Ukraine’s Deputy Prime Minister Iryna Vereshchuk said just nine of 14 agreed-upon corridors were open on Saturday, and that about 13,000 people had used them to evacuate around the country.
Ukraine’s military and volunteer forces have been preparing for an all-out assault on the capital. Kyiv Mayor Vitali Klitschko said Thursday that about 2 million people, half the metropolitan area’s inhabitants, had left and that “every street, every house . is being fortified.”
Zelenskyy said Saturday that Russia would need to carpet-bomb Kyiv and kill its residents to take the city.
“They will come here only if they kill us all,” he said. “If that is their goal, let them come.”
French and German leaders spoke Saturday with Russian President Vladimir Putin in a failed attempt to reach a cease-fire. According to the Kremlin, Putin laid out terms for ending the conflict. For ending hostilities, Moscow has demanded that Ukraine drop its bid to join NATO and adopt a neutral status; acknowledge the Russian sovereignty over Crimea, which it annexed from Ukraine in 2014; recognize the independence of separatist regions in the country’s east; and agree to demilitarize.
In Mariupol, where electricity, gas and water supplies have been knocked out, aid workers and Ukrainian authorities described an unfolding humanitarian catastrophe. Aid group Doctors Without Borders said residents are dying from a lack of medication and are draining heating pipes for drinking water.

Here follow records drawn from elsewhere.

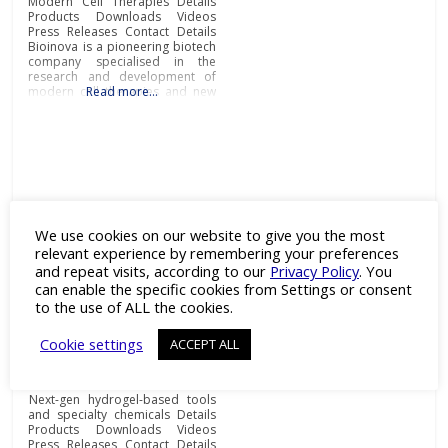
Modern Cell Therapies Details
Products Downloads Videos
Press Releases Contact Details
Bioinova is a pioneering biotech
company specialised in the
research and development of
modern cell therapies and new
Read more…
diagnostic procedures and
methods, production of
advanced therapy medicinal
products (ATMPs), novel cell
storage and transportation
solutions, as well as
comprehensive clinical research
and contract manufacturing
services.Research
We use cookies on our website to give you the most
relevant experience by remembering your preferences
Ectica Technologies
and repeat visits, according to our
Privacy Policy
. You
can enable the specific cookies from Settings or consent
Category:
3D Drug Screening
,
to the use of ALL the cookies.
Assays
,
CDMO
,
Cell Line
Development
,
Drug Discovery
,
Cookie settings
ACCEPT ALL
Fine & Specialty Chemicals
,
Laboratory Equipment
,
OEM
and
Peptides
Next-gen hydrogel-based tools
and specialty chemicals Details
Products Downloads Videos
Press Releases Contact Details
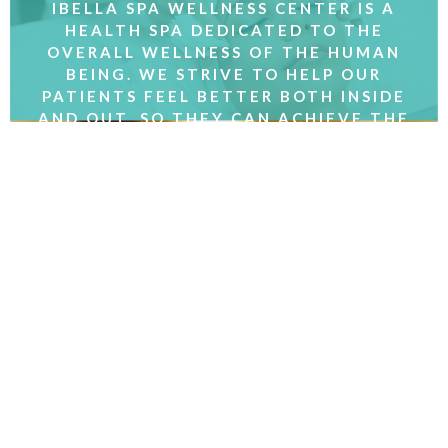
IBELLA SPA WELLNESS CENTER IS A
HEALTH SPA DEDICATED TO THE
OVERALL WELLNESS OF THE HUMAN
BEING. WE STRIVE TO HELP OUR
PATIENTS FEEL BETTER BOTH INSIDE
AND OUT, SO THEY CAN ACHIEVE THE
RESULTS THEY WANT.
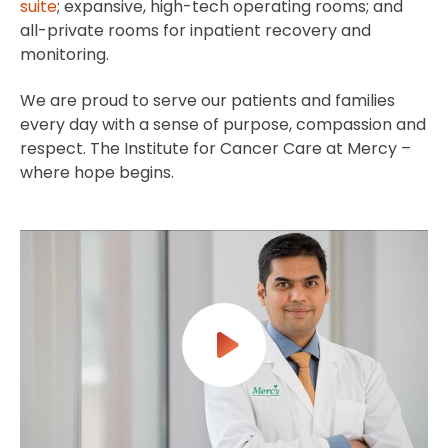
suite
; expansive, high-tech operating rooms; and
all-private rooms for inpatient recovery and
monitoring.
We are proud to serve our patients and families
every day with a sense of purpose, compassion and
respect. The Institute for Cancer Care at Mercy –
where hope begins.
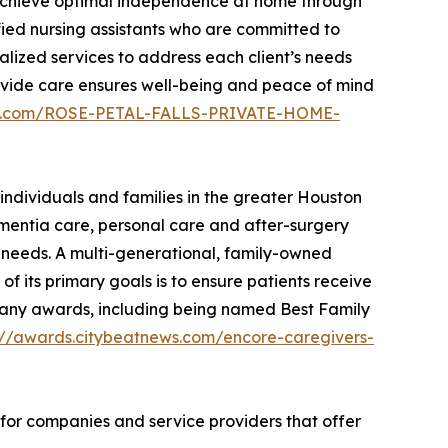
s achieve optimal independence at home through
fied nursing assistants who are committed to
alized services to address each client’s needs
provide care ensures well-being and peace of mind
ews.com/ROSE-PETAL-FALLS-PRIVATE-HOME-
individuals and families in the greater Houston
ementia care, personal care and after-surgery
ir needs. A multi-generational, family-owned
f its primary goals is to ensure patients receive
on many awards, including being named Best Family
://awards.citybeatnews.com/encore-caregivers-
 for companies and service providers that offer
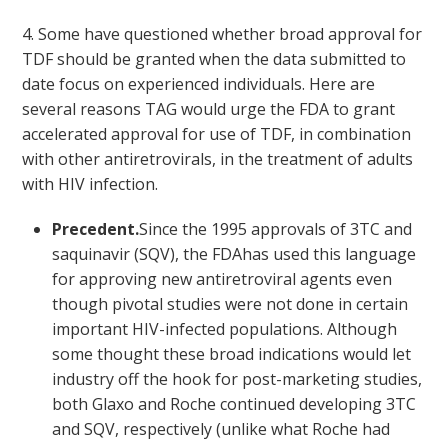
4. Some have questioned whether broad approval for
TDF should be granted when the data submitted to
date focus on experienced individuals. Here are
several reasons TAG would urge the FDA to grant
accelerated approval for use of TDF, in combination
with other antiretrovirals, in the treatment of adults
with HIV infection.
Precedent.
Since the 1995 approvals of 3TC and
saquinavir (SQV), the FDAhas used this language
for approving new antiretroviral agents even
though pivotal studies were not done in certain
important HIV-infected populations. Although
some thought these broad indications would let
industry off the hook for post-marketing studies,
both Glaxo and Roche continued developing 3TC
and SQV, respectively (unlike what Roche had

Russian forces have hit at least two dozen hospitals and medical facilities, according to the World Health Organization.
The Russian attackers appear to have struggled far more than expected against determined Ukrainian fighters. Still, Russia’s stronger military threatens to grind down Ukrainian forces.
Russian Deputy Foreign Minister Sergei Ryabkov warned on Saturday that his country could attack foreign shipments of military equipment to Ukraine. He said sending equipment is “an action that makes those convoys legitimate targets.”
Thousands of soldiers on both sides are believed to have been killed along with many civilians, including at least 79 Ukrainian children, its government says. At least 2.5 million people have fled the country, according to the United Nations refugee agency.
One is Elena Yurchuk, a nurse from the northern city of Chernihiv. She was in a Romanian train station Saturday with her teenage son, Nikita, unsure whether their home was still standing.
“We have nowhere to go back to,” said Yurchuk, 44, a widow who hopes to find work in Germany. “Nothing left.”